Relations with the Emir of Tripoli were much more fruitful; now with the Crusade on his doorstep he was determined to avoid any kind of confrontation which would see his personal rule and his city destroyed. He offered to pay Raymond a regular tribute in gold to be left in peace and to that was added another success achieved at no cost.
Raymond, ignoring the Apulians and Normans, had sent a small part of his army under the Count of Turenne north to the next port of Tortosa, which they found strongly held and in no mood to negotiate; the demand to open the gates was refused. This led Turenne to employ the overnight tactic of lighting increasing numbers of fires, as if he was in receipt of constant reinforcements, indeed that the whole host might be outside the walls come dawn.

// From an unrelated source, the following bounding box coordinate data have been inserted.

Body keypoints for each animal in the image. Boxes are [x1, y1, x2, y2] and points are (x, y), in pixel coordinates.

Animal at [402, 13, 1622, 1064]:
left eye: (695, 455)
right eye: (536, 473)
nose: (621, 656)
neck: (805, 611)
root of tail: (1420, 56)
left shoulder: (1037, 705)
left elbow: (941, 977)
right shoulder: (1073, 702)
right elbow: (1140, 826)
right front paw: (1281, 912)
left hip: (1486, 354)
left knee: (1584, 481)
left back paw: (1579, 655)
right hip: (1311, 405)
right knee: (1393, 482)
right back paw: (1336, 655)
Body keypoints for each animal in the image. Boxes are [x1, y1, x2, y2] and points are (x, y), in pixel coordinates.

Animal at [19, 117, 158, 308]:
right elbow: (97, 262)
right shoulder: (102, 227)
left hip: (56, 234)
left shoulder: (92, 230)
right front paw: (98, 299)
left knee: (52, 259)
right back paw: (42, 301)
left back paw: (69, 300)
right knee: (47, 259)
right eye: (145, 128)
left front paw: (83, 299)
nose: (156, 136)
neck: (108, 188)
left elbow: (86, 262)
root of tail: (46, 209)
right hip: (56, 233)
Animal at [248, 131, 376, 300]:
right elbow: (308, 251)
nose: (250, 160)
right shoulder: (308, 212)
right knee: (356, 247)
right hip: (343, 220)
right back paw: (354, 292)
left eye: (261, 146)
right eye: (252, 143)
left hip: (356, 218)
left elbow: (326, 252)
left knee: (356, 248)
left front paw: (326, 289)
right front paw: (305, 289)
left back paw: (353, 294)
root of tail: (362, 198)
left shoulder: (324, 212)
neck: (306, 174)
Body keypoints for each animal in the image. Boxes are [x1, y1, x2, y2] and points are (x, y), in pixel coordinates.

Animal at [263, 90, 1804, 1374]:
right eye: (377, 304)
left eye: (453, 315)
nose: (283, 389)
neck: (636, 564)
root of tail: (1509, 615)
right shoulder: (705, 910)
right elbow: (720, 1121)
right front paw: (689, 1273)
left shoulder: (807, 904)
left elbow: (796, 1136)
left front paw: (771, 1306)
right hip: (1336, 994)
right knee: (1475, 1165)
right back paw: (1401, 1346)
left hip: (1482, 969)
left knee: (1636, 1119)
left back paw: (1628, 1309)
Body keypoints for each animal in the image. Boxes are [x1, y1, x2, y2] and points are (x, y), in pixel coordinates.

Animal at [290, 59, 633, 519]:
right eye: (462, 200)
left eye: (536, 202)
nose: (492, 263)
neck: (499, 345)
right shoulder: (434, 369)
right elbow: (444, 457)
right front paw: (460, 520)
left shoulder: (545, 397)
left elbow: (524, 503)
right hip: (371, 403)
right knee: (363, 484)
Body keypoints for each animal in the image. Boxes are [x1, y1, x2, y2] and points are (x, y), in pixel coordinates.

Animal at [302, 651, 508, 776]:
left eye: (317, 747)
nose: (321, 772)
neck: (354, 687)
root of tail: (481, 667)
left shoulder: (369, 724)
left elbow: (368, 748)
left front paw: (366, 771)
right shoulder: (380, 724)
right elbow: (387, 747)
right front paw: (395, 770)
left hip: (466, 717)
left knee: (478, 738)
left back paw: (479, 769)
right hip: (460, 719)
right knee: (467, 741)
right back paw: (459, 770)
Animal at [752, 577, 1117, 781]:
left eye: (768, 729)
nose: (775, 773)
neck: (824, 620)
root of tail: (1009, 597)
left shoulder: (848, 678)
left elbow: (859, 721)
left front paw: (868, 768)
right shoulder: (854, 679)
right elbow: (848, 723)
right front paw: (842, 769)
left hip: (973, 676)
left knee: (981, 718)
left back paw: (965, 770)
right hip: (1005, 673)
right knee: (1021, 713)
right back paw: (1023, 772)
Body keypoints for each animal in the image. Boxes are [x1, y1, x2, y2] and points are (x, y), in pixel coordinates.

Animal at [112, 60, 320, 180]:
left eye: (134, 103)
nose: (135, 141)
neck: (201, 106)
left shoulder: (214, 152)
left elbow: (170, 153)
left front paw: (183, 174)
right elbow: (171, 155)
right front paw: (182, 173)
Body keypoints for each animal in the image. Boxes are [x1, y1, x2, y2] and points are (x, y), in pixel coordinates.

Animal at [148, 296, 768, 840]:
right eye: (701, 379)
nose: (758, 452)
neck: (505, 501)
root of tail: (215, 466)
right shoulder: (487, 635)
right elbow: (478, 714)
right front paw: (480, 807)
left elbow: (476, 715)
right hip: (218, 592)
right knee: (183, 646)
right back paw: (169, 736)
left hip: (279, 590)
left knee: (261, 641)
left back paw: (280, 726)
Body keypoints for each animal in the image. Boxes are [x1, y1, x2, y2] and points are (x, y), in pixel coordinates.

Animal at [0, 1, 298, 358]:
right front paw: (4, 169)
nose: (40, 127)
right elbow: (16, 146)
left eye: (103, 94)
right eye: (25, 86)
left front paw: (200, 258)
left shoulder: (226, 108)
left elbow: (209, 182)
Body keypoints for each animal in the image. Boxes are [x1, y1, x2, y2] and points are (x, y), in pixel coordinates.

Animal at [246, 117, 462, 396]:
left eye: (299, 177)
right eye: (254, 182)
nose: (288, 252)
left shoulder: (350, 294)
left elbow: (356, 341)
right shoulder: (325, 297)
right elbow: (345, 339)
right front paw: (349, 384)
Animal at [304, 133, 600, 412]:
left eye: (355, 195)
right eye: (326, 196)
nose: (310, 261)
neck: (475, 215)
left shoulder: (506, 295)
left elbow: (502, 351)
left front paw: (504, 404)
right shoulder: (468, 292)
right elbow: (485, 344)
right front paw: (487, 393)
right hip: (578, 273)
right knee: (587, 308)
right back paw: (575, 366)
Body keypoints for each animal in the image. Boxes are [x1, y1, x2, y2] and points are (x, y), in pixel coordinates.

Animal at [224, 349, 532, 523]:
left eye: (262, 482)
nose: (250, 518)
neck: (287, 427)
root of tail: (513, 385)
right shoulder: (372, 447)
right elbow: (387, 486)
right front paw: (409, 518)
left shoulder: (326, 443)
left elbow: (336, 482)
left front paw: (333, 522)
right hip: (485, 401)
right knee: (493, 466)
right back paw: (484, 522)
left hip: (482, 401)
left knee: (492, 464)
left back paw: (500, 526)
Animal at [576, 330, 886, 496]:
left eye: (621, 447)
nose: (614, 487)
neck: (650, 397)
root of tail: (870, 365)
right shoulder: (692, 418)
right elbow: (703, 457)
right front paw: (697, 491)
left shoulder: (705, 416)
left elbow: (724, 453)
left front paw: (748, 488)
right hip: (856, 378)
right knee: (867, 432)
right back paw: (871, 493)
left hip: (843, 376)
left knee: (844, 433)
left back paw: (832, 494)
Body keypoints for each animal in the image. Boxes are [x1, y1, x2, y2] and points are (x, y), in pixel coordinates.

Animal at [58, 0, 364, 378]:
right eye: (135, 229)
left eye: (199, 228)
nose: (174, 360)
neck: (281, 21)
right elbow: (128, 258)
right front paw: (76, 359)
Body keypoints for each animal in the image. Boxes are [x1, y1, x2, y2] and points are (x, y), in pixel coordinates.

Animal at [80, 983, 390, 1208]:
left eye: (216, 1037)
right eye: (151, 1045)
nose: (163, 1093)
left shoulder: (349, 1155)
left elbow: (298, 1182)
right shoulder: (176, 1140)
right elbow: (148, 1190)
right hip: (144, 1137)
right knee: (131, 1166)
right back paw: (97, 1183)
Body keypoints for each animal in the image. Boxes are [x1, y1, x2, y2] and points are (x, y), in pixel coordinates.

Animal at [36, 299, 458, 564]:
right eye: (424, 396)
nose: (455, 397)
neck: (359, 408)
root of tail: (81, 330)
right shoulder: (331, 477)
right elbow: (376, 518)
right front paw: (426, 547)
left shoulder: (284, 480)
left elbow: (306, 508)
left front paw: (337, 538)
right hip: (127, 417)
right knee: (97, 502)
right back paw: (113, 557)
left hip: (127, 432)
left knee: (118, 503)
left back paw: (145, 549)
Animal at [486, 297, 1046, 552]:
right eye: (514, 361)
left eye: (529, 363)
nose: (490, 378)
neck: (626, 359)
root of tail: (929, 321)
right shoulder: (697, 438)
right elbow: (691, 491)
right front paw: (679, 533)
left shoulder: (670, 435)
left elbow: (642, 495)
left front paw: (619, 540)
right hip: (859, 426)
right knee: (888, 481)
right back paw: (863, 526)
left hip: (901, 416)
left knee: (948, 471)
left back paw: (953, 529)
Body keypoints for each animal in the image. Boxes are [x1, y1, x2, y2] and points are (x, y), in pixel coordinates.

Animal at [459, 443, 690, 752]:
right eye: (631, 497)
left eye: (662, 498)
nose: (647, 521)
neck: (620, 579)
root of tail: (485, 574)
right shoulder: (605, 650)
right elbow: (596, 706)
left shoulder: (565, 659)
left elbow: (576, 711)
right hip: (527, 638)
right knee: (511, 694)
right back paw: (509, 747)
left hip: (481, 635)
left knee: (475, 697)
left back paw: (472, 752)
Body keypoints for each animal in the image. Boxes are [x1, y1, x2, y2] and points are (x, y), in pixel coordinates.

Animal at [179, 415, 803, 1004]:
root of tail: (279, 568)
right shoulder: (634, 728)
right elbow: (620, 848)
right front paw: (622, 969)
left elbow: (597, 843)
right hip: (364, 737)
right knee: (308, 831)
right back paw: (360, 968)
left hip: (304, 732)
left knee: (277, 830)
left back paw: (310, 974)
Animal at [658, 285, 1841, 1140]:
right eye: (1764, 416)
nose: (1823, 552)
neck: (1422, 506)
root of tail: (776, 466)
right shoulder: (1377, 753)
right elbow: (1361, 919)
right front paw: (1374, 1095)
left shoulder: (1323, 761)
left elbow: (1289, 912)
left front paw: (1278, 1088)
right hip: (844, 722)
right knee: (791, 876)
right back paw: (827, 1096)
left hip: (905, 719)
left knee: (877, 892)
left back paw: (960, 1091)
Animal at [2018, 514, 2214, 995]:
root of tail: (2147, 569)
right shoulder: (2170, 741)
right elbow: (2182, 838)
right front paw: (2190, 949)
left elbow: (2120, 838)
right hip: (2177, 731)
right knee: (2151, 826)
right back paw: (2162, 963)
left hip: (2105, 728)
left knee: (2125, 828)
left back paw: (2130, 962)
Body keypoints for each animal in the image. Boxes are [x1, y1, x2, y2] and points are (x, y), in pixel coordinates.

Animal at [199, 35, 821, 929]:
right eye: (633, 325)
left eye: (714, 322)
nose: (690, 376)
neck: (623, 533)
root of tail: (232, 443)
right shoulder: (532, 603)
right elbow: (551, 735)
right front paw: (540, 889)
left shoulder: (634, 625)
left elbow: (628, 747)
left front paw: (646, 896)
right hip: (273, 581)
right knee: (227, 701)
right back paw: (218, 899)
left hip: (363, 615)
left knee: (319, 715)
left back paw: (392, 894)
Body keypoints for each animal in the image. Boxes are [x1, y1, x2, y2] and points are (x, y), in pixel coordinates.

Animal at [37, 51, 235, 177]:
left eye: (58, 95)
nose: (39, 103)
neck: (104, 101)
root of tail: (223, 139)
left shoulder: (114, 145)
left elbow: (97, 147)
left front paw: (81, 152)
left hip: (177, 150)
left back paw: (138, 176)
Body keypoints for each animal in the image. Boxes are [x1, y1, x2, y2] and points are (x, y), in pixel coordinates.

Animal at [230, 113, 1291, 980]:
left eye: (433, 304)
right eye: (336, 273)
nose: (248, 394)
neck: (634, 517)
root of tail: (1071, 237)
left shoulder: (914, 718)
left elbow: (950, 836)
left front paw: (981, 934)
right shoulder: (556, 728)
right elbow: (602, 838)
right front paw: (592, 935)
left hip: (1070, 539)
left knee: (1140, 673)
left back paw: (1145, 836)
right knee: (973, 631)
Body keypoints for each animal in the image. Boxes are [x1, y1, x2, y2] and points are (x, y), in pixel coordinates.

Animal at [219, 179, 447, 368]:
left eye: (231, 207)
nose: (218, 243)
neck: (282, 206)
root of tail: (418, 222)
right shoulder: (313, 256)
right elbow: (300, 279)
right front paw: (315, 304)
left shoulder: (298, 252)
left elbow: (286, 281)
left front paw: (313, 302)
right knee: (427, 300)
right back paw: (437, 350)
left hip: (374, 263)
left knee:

Even Turenne was surprised by the extent of success his bluff achieved; like the high fortress of Hisn al-Akrad, dawn showed open gates and supplicant emissaries, the entire contingent of armed citizenry having decamped, which allowed Raymond’s men to occupy a town with full storerooms and a fine harbour.
Even better, the emir of the next port up the coast, in terror, for his neighbours in flight had descended on him, sent an offer of abject surrender. There was gold, a herd of horses, as well as a willingness to accept a Crusader garrison. Soon the Occitan banner of Raymond of Toulouse was flying above the walls of both.